Ma femme ne rêvait que d’une chose : Y retourner. Elle avait, comme tant d’autres, reçu le fabuleux message du non moins célèbre film de Luc Besson, je parle bien sûr du Grand Bleu.
Qui n’a pas rêvé depuis de nager parmi ces fabuleux mammifères, en se laissant effleurer par des animaux dont on est tous persuadés qu’ils n’ont qu’une seule raison de vivre : nous être agréables.
Eh oui. En tant qu’espèce au sommet de la chaine de l’évolution, on ne peut imaginer qu’un animal sauvage ne se soumette pas à une race qui lui est supérieure, du moins le croit-on. Pourtant, tous ceux qui ont fait l’expérience de la vie sauvage auront remarqué cette fâcheuse tendance qu’ils ont de nous fuir, qu’on soit animé de bonnes intentions ou non. Mais j’y reviendrai.
2012, c’est l’été et foi de touristes en goguette, nous décidons de profiter de la proximité du parc pour nous fondre dans la masse, le mot est faible, histoire de voir des orques et des dauphins
« en vrai », comme on dit.
Je suis bien naïf quand je m’imagine qu’un tel endroit est peuplé de scientifiques qui sont prêt à vous barrer le chemin à la moindre occasion pour préserver la tranquillité des animaux.

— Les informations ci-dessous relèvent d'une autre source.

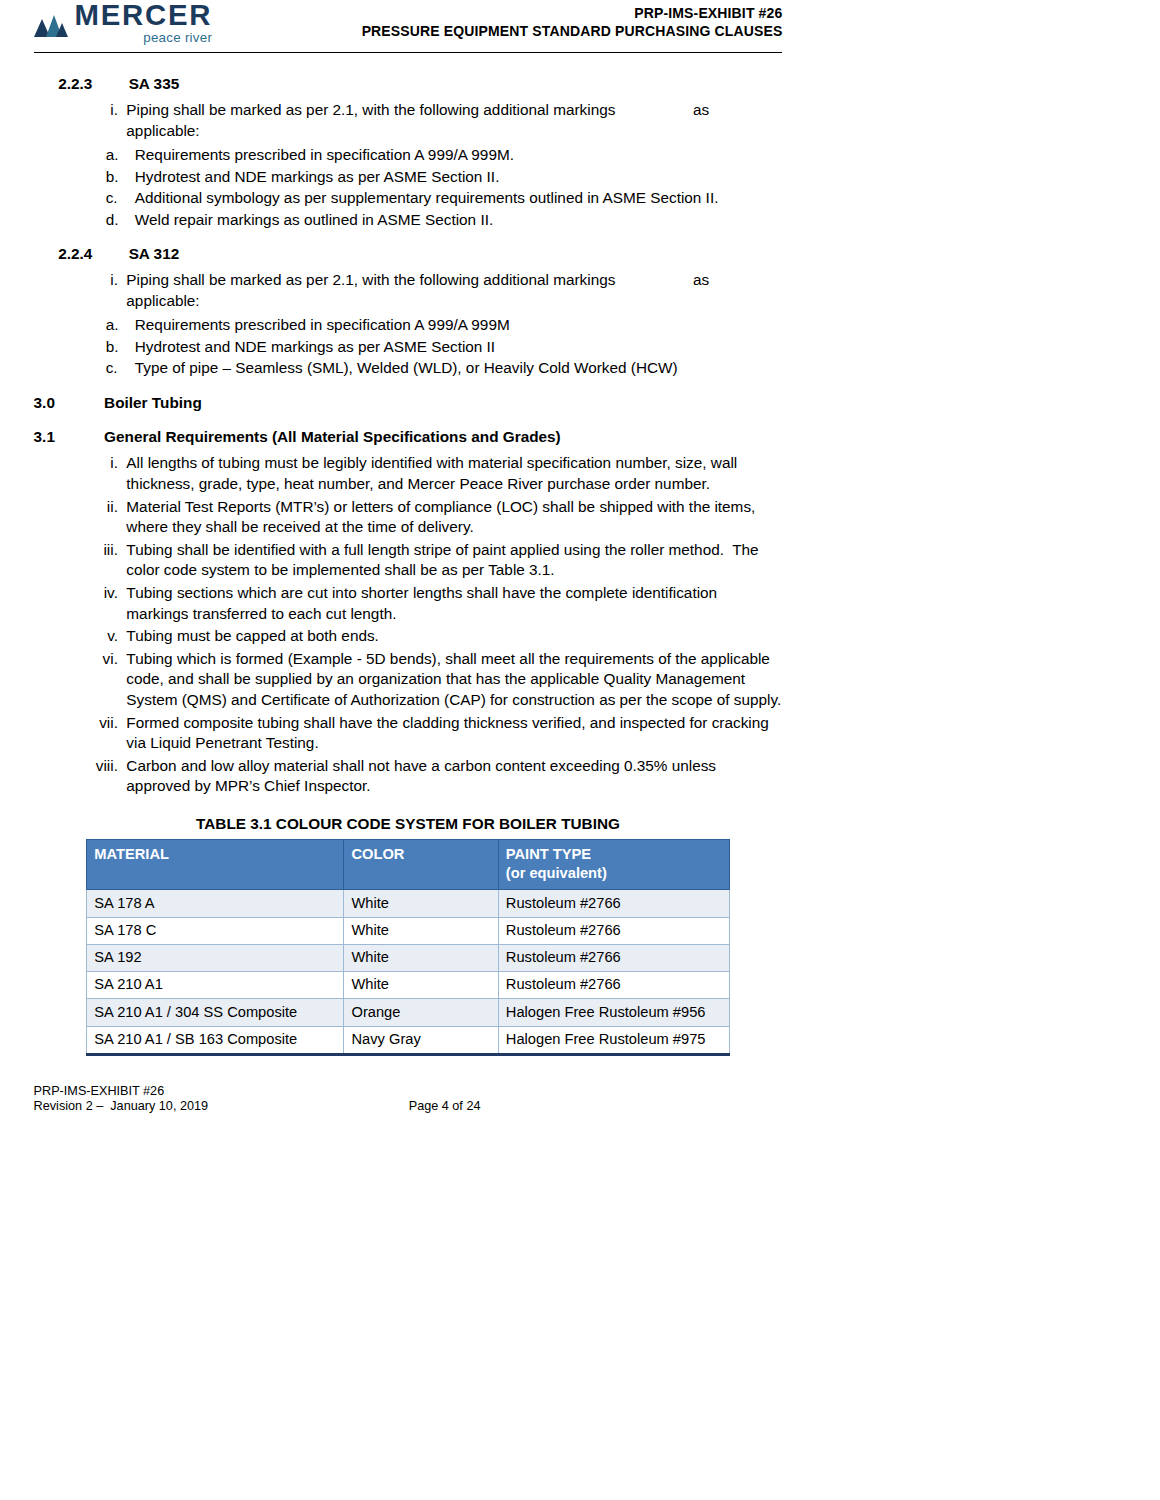MERCER
peace river
PRP-IMS-EXHIBIT #26
PRESSURE EQUIPMENT STANDARD PURCHASING CLAUSES
2.2.3
SA 335
Piping shall be marked as per 2.1, with the following additional markings as applicable:
Requirements prescribed in specification A 999/A 999M.
Hydrotest and NDE markings as per ASME Section II.
Additional symbology as per supplementary requirements outlined in ASME Section II.
Weld repair markings as outlined in ASME Section II.
2.2.4
SA 312
Piping shall be marked as per 2.1, with the following additional markings as applicable:
Requirements prescribed in specification A 999/A 999M
Hydrotest and NDE markings as per ASME Section II
Type of pipe – Seamless (SML), Welded (WLD), or Heavily Cold Worked (HCW)
3.0
Boiler Tubing
3.1
General Requirements (All Material Specifications and Grades)
All lengths of tubing must be legibly identified with material specification number, size, wall thickness, grade, type, heat number, and Mercer Peace River purchase order number.
Material Test Reports (MTR’s) or letters of compliance (LOC) shall be shipped with the items, where they shall be received at the time of delivery.
Tubing shall be identified with a full length stripe of paint applied using the roller method. The color code system to be implemented shall be as per Table 3.1.
Tubing sections which are cut into shorter lengths shall have the complete identification markings transferred to each cut length.
Tubing must be capped at both ends.
Tubing which is formed (Example - 5D bends), shall meet all the requirements of the applicable code, and shall be supplied by an organization that has the applicable Quality Management System (QMS) and Certificate of Authorization (CAP) for construction as per the scope of supply.
Formed composite tubing shall have the cladding thickness verified, and inspected for cracking via Liquid Penetrant Testing.
Carbon and low alloy material shall not have a carbon content exceeding 0.35% unless approved by MPR’s Chief Inspector.
TABLE 3.1 COLOUR CODE SYSTEM FOR BOILER TUBING
| MATERIAL | COLOR | PAINT TYPE (or equivalent) |
| --- | --- | --- |
| SA 178 A | White | Rustoleum #2766 |
| SA 178 C | White | Rustoleum #2766 |
| SA 192 | White | Rustoleum #2766 |
| SA 210 A1 | White | Rustoleum #2766 |
| SA 210 A1 / 304 SS Composite | Orange | Halogen Free Rustoleum #956 |
| SA 210 A1 / SB 163 Composite | Navy Gray | Halogen Free Rustoleum #975 |
PRP-IMS-EXHIBIT #26
Revision 2 – January 10, 2019
Page 4 of 24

Il s’agit bien d’un parc d’attractions où les amusants animatronics ont été remplacés par des animaux vivants. Une myriade de bambins frappent les vitres des aquariums et trépignent de cupidité devant les boutiques de nounours attendrissants à l’image de ces gros poissons qu’ils rêveraient d’adopter, si tant est que ce soit possible.
Tout est calculé au laser pour vous emmener dans la magie du spectacle vivant, vieille tradition française qui plus est, dirigés et assis dans les arènes prévues à cet effet ; rien qu’à cet effet.
A ce stade, si j’étais un individu comme tout le monde, je vous dirais que c’est beau de voir ces bestioles majestueuses évoluer comme des chatons qui courent après une boule de papier mais vous l’aurez compris, ce qui m’intéresse, au-delà du spectacle, c’est l’envers du décor. Et comme dans tous les spectacles de magie, il y a la promesse, le tour et le prestige. Je me permets de citer cet adage du roman de Christopher Priest car il s’accompagne fatalement de la phrase qui explique toute l’analyse qui va suivre : Vous avez envie d’être dupés.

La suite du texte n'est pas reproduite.